Le 14 avril dernier, le tribunal a annulé plusieurs arrêtés départementaux qui avaient rétabli la vitesse maximale à 90 km/h sur des portions de routes. Cette décision devait entrer en vigueur à la mi-juin, entraînant un retour à 80 km/h sur les voies concernées. Le contentieux a été soulevé en raison de préoccupations procédurales liées à l'étude d'accidentologie qui avait servi à justifier le relèvement de la vitesse. Le tribunal a jugé que les conditions nécessaires pour maintenir la vitesse à 90 km/h n'étaient pas réunies.
Face à cette décision imminente, le département du Calvados a décidé d'établir de nouveaux arrêtés pour maintenir la signalisation actuelle, à fin d'éviter toute confusion pour les usagers. Cette démarche vise également à assurer la sécurité routière ainsi qu'une continuité dans les règles de circulation. Selon le département, cette initiative relève également d'une stratégie d'engagement citoyen.
La mesure affecte 27 axes routiers au sein du département, et pour sécuriser juridiquement cette décision, le département s'est associé à un cabinet d'études spécialisé. Ainsi, à partir de lundi, les automobilistes conserveront la possibilité de rouler à 90 km/h sur les axes concernés. Un mouvement qui pourrait relancer le débat sur la sécurité routière dans la région, mais qui est défendu par le département comme une nécessité pour fluidifier le trafic.

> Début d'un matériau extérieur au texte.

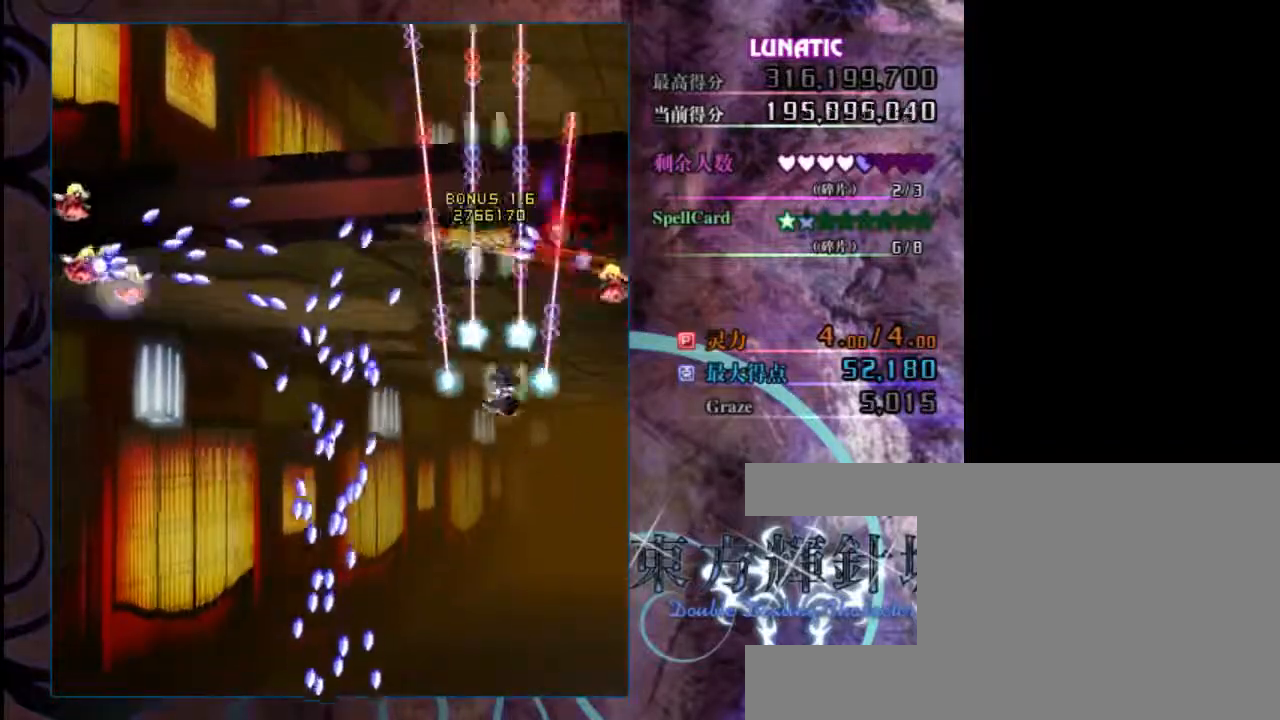
{"keys": ["z"], "events": [[133, "right", "up"], [400, "down", "up"]]}
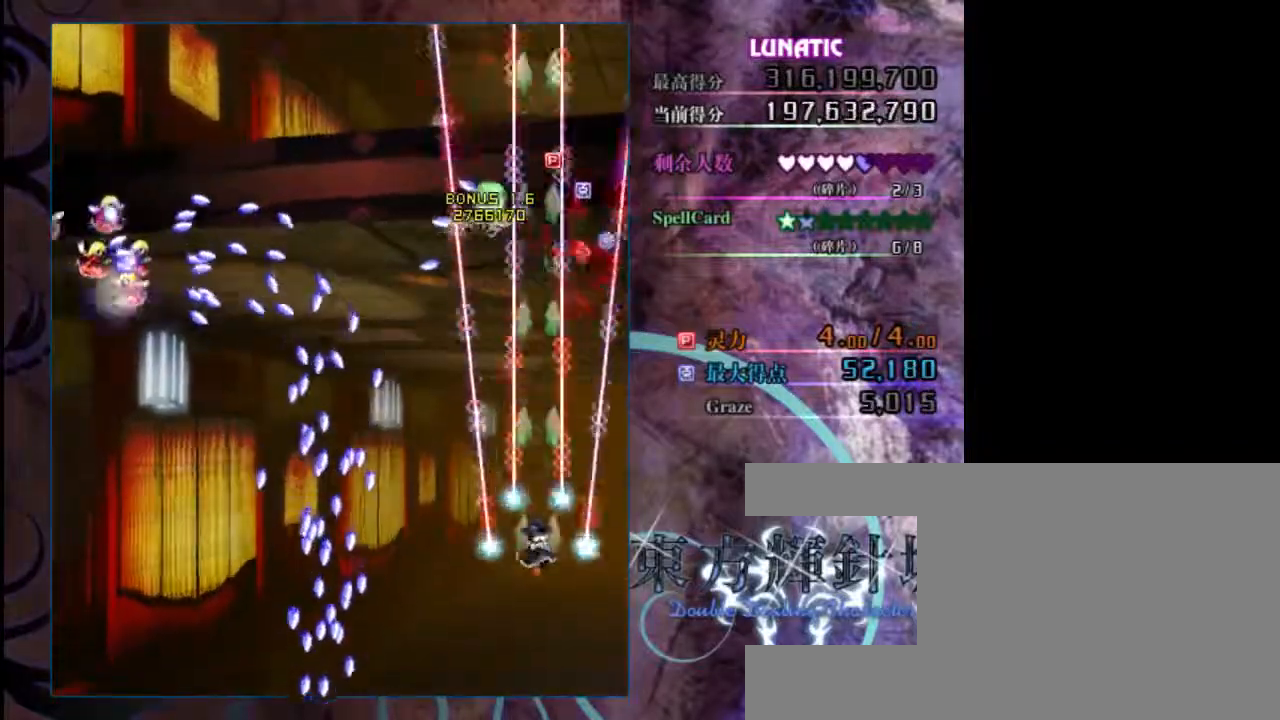
{"keys": ["down", "z"], "events": [[83, "right", "down"], [117, "right", "up"], [283, "down", "down"]]}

Ce choix a suscité des réactions diverses parmi les usagers et les experts en sécurité routière. Pour certains, maintenir 90 km/h pourrait encourager des comportements plus risqués, tandis que d'autres estiment que c'est une question de liberté sur la route et que cela aide à réduire les embouteillages. Les avis divergent, mais le fait est que cette décision se place dans un contexte plus large de réflexion sur les enjeux de la sécurité routière en France.